▸ **Instructions for the task**
Using the passage on the Chinese loan, explain in one to three sentences why the annual interest China had to pay ended up a fifth lower than the French and German financial houses had first offered.

▸ **Page**
▼▼▼
M. de Witte, the Tsar’s Minister of Finance, who devised this remarkable scheme and conducted it to a triumphant issue over the head of the Minister for Foreign Affairs, exhibited throughout the rarest political ability and foresight combined with business acumen. Russia was unable to lend China money, but she was willing to become her guarantor, and thus enable the Celestial Empire, backed by the principal banks of Paris, where Russian funds were at their height, to float a loan of £16,000,000 at 4 per cent. issued at ninety-four—that is to say, at the same issue price at which, before this security was granted, the French and German financial houses had offered to raise a loan at 5 per cent. The annual interest to be paid by China, thanks to Russian intervention, was thus reduced by a fifth, whereby the Celestials, although they obtained a bargain, at the same time committed a grave political error.
▲▲▲
▸ **Dataset records**
▼▼▼
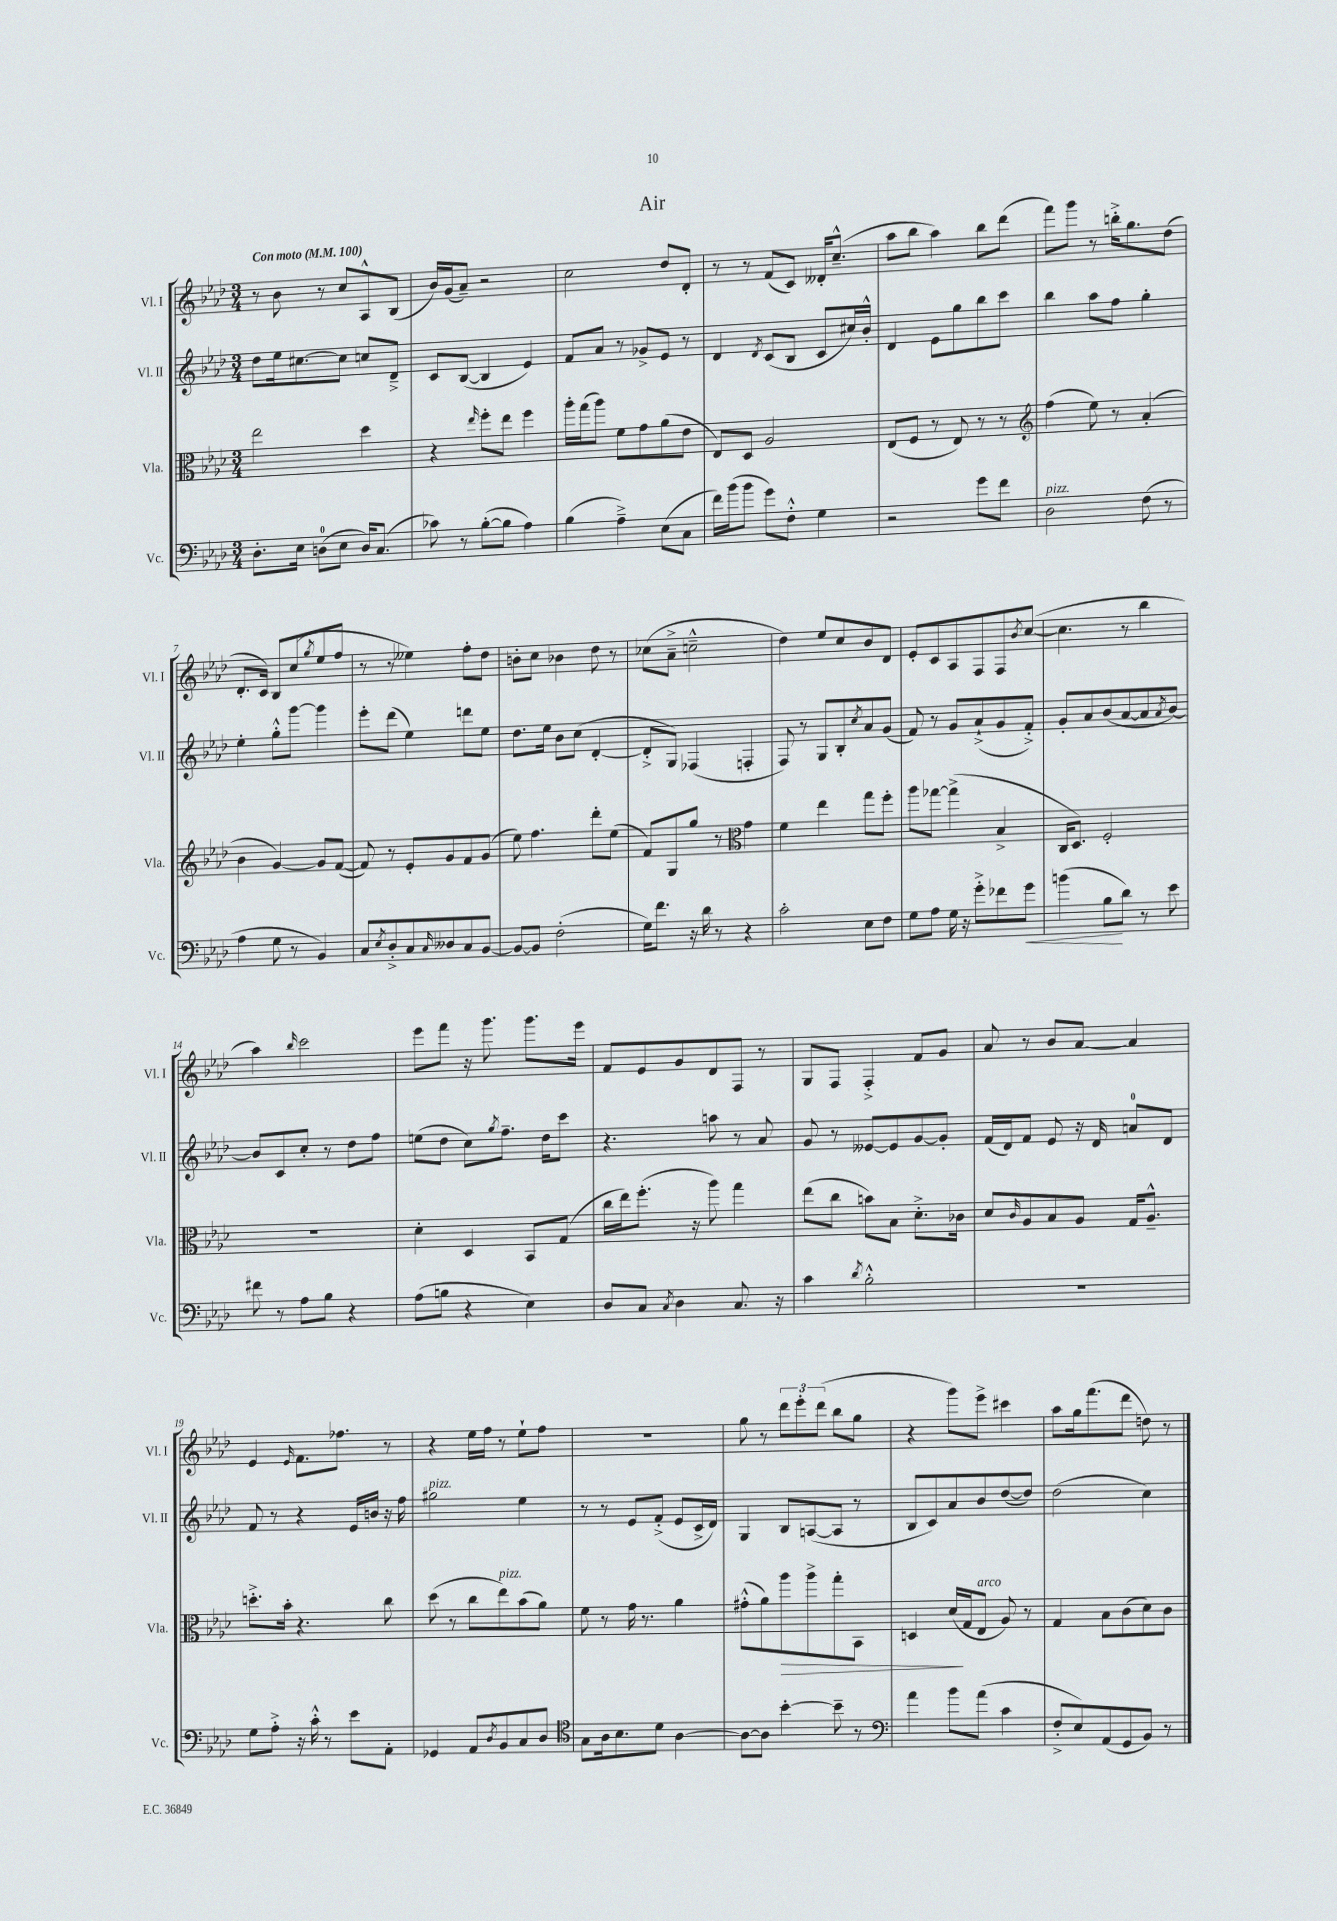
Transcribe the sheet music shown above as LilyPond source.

\header { title = "Air" }
<<
\new StaffGroup <<
\new Staff = "s0" \with { instrumentName = "Vl. I" shortInstrumentName = "Vl. I" } {
    \clef treble \key aes \major \numericTimeSignature \time 3/4 \tempo "Con moto" 4 = 100
    r8 bes'8 r8 c''8 aes8-^ bes8( |
    bes'16) g'16( aes'8--) r2 |
    c''2 des''8 des'8-. |
    r8 r8 f'8( c'8) deses'16-. c''8.---^( |
    aes''8 bes''8 aes''4) bes''8 des'''8( |
    f'''8) g'''8 r8 b''16-.-> g''8. des''8( |
    des'8.-. c'16) bes8 c''8( \acciaccatura { g''8 } ees''8 f''8 |
    r8 r8 eeses''4) f''8-. des''8 |
    b'8-. c''8 bes'4 des''8 r8 |
    ces''8( aes'8---> c''2---^ |
    des''4) ees''8 c''8 bes'8 des'8 |
    ees'8-. c'8 aes8 f8 f8 \acciaccatura { bes'8 } c''8~( |
    c''4. r8 bes''4 |
    aes''4) \grace { bes''16 } c'''2 |
    ees'''8 f'''8 r16 g'''8. g'''8. ees'''16 |
    f'8 ees'8 g'8 des'8 f8 r8 |
    g8 f8 f4-.-> f'8 g'8 |
    aes'8 r8 bes'8 aes'8~ aes'4 |
    ees'4 \grace { ees'16 } f'8. fes''8. r8 |
    r4 ees''16 f''16 r8 ees''8-! f''8 |
    R2. |
    g''8 r8 \tuplet 3/2 { des'''8 ees'''8-. des'''8( } bes''8 g''8 |
    r4 g'''8) ees'''8-> cis'''4 |
    aes''8 g''16 f'''8.( des'''8 d''8) r8 \bar "|." |
}
\new Staff = "s1" \with { instrumentName = "Vl. II" shortInstrumentName = "Vl. II" } {
    \clef treble \key aes \major \numericTimeSignature \time 3/4
    des''8 ees''16 cis''8.~ cis''8 c''8 des'8---> |
    c'8 bes8~( bes4 ees'4) |
    f'8 aes'8 r8 ges'8-> ees'8 r8 |
    des'4 \acciaccatura { des'8 } c'8( bes8 c'8 cis''16) bes'16-.-^ |
    des'4 ees'8 g''8 bes''8 c'''8 |
    bes''4 aes''8 f''8 g''4-. |
    ees''4-. g''8-.-^ g'''8~ g'''4 |
    ees'''8-. des'''8( ees''4) d'''8 ees''8 |
    des''8. ees''16 bes'8 c''8( des'4~-. |
    des'8-.-> g8) fes4( f4-. |
    f8) r8 g8 bes8-. \acciaccatura { c''8 } aes'8 g'8( |
    f'8) r8 g'8 aes'8-!->( g'8 f'8-.->) |
    g'8-. aes'8 bes'8( aes'8~ aes'8 \acciaccatura { aes'8 } bes'8~) |
    bes'8 c'8 c''8-. r8 des''8 f''8 |
    e''8( des''8 c''8) \acciaccatura { g''8 } f''8.-- des''16 c'''8 |
    r4. a''8 r8 aes'8 |
    g'8 r8 eeses'8~ eeses'8 g'8~ g'8-. |
    f'16( des'16) f'8 ees'8 r16 des'16 a'8-0 des'8 |
    f'8 r8 r4 ees'16 b'16 r16 f''16 |
    gis''2^\markup { \italic "pizz." } ees''4 |
    r8 r8 ees'8 f'8-.->( ees'8 c'16-> des'16) |
    g4 bes8 a8~( a8 r8 |
    bes8 c'8) aes'8 bes'8 des''8~( des''8) |
    des''2( c''4) \bar "|." |
}
\new Staff = "s2" \with { instrumentName = "Vla." shortInstrumentName = "Vla." } {
    \clef alto \key aes \major \numericTimeSignature \time 3/4
    ees''2 des''4 |
    r4 \grace { ees''16 } f''8-. ees''8 f''4 |
    aes''16-. g''16( aes''8) f'8 g'8 aes'8( ees'8 |
    ees8) des8 aes2 |
    ees8( f8 r8 ees8) r8 r8 |
    \clef treble f''4( ees''8) r8 aes'4-.( |
    bes'4 g'4~) g'8 f'8~( |
    f'8) r8 ees'8-. g'8 f'8 g'8( |
    ees''8) f''4. des'''8-. ees''8( |
    f'8) g8 g''8 r8 \clef alto g'4 |
    f'4 ees''4 g''8 f''8-. |
    aes''8 ges''8~ ges''4->( bes4-> |
    c16 des8.) f2-. |
    R2. |
    des'4-. des4 bes,8 g8( |
    c''16 ees''16) f''8.-.( r16 aes''8) g''4 |
    ees''8( c''8 b'8) bes8 des'8.-.-> ces'16 |
    des'8 \grace { c'16 } aes8 bes8 aes8 g16 aes8.---^ |
    d''8.-.-> bes'16-. r4. c''8 |
    des''8( r8 c''8 ees''8^\markup { \italic "pizz." }) bes'8( aes'8) |
    f'8 r8 g'16 r8. aes'4 |
    gis'8-.-^( aes'8) aes''8\> aes''8-> g''8-. bes,8 |
    d4 des'16\!( g16 ees8^\markup { \italic "arco" } aes8) r8 |
    g4 bes8 c'8( des'8) c'8 \bar "|." |
}
\new Staff = "s3" \with { instrumentName = "Vc." shortInstrumentName = "Vc." } {
    \clef bass \key aes \major \numericTimeSignature \time 3/4
    des8.-. ees16 d8-0( ees8 d16) c8.( |
    ces'8) r8 bes8~-.( bes8 aes4) |
    bes4( aes4--->) ees8( c8 |
    f'16) bes'16( bes'8 g'8) f8-.-^ g4 |
    r2 g'8 f'8 |
    des2^\markup { \italic "pizz." } f8( r8 |
    aes4 g8 r8 bes,4) |
    c8 \acciaccatura { ees8 } des8-.-> c8 \grace { c16 } deses8 c8 bes,8~ |
    bes,8~ bes,8 f2-.( |
    g16) f'8. r16 des'16 r8 r4 |
    c'2-. ees8 f8 |
    g8 aes8 g16 r16 g'8-.-> fes'8 g'8\< |
    b'4( bes8\! des'8) r8 ees'8 |
    fis'8 r8 aes8 bes8 r4 |
    aes8( b8 r4 ees4) |
    des8 c8 \acciaccatura { c8 } des4 c8. r16 |
    c'4 \acciaccatura { des'8 } bes2-.-^ |
    R2. |
    g8 aes8-.-> r16 c'16-.-^ r8 ees'8 aes,8-. |
    ges,4 aes,8 \acciaccatura { des8 } bes,8 c8 des8 |
    \clef tenor g8 aes16 bes8. des'8 aes4~ |
    aes8~ aes8 bes'4~-. bes'8-- r8 |
    \clef bass aes'4 bes'8 aes'8( c'4 |
    f8-.-> ees8) aes,8( g,8 bes,8) r8 \bar "|." |
}
>>
>>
▲▲▲
▸ **The response**
Russia could not lend China money, but it agreed to act as China's guarantor. With that security and the backing of the principal Paris banks, where Russian funds stood at their height, China could float a £16,000,000 loan at 4 percent, issued at ninety-four. Before the guarantee, the French and German houses had offered a loan at 5 percent at that same issue price.